Par La Rédaction ⏱ 3 min de lecture

Le premier équipementier automobile mondial veut se relancer grâce aux robots humanoïdes. Lors d’un événement à Berlin, Bosch a confirmé miser sur la robotique et l’automatisation pour compenser une activité auto en pleine crise.

Sortir d’une automobile en crise

L’activité historique de Bosch souffre. L’automobile se transforme en ordinateur sur roues, les prix s’effondrent sous la pression des constructeurs chinois, et le groupe allemand cherche des relais de croissance. Ses métiers couvrent déjà les machines industrielles, les technologies du bâtiment et l’outillage électroportatif. La robotique humanoïde devient une nouvelle priorité.

« Avec l’avènement de la robotique humanoïde, la demande de composants et de solutions Bosch augmente », a expliqué Stefan Hartung, président du directoire, dans un communiqué.

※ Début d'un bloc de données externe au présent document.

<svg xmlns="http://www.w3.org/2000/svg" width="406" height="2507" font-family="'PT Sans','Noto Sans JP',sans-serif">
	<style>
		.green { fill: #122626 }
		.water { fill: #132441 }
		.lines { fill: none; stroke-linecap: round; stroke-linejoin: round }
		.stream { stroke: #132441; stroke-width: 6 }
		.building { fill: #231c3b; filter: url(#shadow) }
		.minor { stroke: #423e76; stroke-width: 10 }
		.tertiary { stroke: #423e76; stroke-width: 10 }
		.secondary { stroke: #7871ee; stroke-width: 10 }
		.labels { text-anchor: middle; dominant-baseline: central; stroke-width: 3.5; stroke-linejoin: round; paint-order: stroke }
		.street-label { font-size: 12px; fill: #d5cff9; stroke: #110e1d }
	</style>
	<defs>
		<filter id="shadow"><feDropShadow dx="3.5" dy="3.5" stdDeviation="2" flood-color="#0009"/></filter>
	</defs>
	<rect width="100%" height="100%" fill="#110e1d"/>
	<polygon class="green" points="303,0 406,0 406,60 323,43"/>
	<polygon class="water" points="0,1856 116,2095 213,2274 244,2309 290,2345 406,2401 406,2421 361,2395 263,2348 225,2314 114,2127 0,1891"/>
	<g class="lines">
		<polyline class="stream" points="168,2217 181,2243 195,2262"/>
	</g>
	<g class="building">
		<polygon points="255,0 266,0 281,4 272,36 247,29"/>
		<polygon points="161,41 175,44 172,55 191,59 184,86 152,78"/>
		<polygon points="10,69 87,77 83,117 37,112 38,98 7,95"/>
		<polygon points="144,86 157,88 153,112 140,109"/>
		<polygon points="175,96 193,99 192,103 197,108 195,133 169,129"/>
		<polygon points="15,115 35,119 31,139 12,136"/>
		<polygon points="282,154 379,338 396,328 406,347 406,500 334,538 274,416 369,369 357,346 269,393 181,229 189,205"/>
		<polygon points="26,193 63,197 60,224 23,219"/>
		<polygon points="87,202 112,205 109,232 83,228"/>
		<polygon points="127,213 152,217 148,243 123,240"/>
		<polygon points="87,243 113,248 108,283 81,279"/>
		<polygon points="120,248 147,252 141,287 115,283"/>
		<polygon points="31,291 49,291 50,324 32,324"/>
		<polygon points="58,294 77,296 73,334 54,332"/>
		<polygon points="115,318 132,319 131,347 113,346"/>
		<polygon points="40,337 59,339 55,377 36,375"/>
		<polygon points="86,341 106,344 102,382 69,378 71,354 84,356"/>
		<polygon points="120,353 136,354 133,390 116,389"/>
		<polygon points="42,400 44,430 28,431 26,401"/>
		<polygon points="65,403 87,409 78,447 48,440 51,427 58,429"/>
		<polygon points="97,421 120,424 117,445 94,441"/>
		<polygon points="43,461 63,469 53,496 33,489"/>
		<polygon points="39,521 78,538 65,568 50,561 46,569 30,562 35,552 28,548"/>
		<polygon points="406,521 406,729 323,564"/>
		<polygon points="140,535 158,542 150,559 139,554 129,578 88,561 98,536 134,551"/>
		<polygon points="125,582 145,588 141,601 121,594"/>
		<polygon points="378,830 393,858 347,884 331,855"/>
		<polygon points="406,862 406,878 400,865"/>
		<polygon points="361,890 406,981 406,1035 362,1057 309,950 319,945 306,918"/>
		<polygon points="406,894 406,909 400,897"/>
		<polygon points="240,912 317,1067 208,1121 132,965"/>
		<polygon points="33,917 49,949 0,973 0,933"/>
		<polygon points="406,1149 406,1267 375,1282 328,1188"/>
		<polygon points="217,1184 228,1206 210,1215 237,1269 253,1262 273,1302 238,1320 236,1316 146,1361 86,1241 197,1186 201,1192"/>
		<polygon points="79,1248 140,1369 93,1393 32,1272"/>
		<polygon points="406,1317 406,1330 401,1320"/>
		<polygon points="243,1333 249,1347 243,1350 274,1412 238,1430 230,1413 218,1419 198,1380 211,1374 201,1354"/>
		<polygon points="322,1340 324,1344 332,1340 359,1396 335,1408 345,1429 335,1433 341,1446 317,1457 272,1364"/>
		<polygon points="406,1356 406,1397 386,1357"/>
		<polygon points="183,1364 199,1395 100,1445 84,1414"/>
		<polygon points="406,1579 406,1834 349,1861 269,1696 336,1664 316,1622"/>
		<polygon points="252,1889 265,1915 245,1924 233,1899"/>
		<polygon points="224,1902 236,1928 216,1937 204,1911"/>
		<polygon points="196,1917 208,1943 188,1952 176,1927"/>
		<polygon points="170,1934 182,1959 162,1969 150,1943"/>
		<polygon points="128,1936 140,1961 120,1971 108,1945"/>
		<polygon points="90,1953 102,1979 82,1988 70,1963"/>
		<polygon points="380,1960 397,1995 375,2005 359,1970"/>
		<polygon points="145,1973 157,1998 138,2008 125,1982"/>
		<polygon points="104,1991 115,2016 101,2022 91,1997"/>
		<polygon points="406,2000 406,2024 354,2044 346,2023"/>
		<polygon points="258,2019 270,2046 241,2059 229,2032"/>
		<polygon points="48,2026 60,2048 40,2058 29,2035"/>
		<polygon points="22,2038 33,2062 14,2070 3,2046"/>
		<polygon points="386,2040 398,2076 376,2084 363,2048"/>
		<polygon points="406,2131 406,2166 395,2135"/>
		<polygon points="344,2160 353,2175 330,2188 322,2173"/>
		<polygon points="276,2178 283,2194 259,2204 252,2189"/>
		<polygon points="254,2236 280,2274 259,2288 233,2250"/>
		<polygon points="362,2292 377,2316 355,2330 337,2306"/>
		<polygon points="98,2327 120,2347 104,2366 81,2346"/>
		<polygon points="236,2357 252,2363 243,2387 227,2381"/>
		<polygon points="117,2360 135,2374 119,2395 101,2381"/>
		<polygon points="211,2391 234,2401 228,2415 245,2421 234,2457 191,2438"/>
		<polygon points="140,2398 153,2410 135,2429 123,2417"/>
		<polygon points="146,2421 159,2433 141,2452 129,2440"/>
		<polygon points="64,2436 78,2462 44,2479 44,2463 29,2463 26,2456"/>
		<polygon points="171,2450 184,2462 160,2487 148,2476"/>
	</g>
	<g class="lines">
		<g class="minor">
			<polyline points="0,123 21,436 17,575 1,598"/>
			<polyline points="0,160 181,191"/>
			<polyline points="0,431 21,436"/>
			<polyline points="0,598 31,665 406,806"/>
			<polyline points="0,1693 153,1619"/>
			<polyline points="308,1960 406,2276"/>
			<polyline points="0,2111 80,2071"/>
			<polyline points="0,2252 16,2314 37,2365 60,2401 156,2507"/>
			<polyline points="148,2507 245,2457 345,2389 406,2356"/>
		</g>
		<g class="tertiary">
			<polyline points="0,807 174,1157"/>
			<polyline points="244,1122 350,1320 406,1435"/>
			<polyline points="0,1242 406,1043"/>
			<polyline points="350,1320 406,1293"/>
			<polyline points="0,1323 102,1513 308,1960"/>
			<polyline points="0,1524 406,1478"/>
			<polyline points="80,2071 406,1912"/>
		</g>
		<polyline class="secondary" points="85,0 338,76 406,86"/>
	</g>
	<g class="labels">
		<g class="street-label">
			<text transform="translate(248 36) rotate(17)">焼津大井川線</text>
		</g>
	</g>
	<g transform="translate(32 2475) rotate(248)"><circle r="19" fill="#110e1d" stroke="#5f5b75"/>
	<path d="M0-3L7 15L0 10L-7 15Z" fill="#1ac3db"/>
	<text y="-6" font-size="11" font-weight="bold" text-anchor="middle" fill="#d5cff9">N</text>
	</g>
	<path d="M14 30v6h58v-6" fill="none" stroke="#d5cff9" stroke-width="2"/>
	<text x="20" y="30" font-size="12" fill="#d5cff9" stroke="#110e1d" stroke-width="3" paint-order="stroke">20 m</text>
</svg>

L’idée n’est pas de fabriquer le robot complet, mais d’en équiper les organes les plus sensibles.

Le pari des capteurs tactiles

Bosch domine le marché des capteurs MEMS, ces microsystèmes électroniques qui donnent aux machines un sens du toucher et de l’équilibre. Selon une étude du cabinet Yole Groupe citée par le groupe, ce marché devrait dépasser 19,2 milliards de dollars d’ici 2030, avec une croissance annuelle moyenne de 4 %.

Hartung a résumé l’enjeu par une image parlante. Grâce à ces capteurs, un robot « peut déterminer, comme nous les humains, s’il doit resserrer sa prise ou non, s’il s’agit d’un objet robuste, ou s’il doit agir avec finesse parce que c’est un oeuf ». Le dirigeant a aussi rappelé l’ampleur du défi industriel : « L’humain possède 4 millions de capteurs tactiles. Si l’on construisait des robots équipés d’autant de capteurs, quatre années de production mondiale de capteurs suffiraient à peine à équiper 12 500 robots. »

Des données collectées sur 350 sites

Depuis janvier, Bosch collabore avec la start-up allemande Neura Robotics pour entraîner ses humanoïdes. Le groupe équipe des milliers de salariés sur ses 350 sites dans le monde de combinaisons bardées de capteurs, afin de récolter des données de mouvement réelles. Cette matière première alimente l’apprentissage des robots censés un jour reproduire ces gestes.

Au-delà de la diversification, l’objectif affiché est de renforcer la compétitivité des usines allemandes et de pallier une pénurie croissante de main-d’oeuvre qualifiée. Le pari rejoint celui de Renault, qui a officialisé la même semaine son robot Calvin développé avec Wandercraft. Deux signaux qui montrent que l’Europe, longtemps distancée par les États-Unis et la Chine, tente de revenir dans la course à l’IA physique.

Source : Bosch (communiqué), AFP via Boursorama, La Dépêche.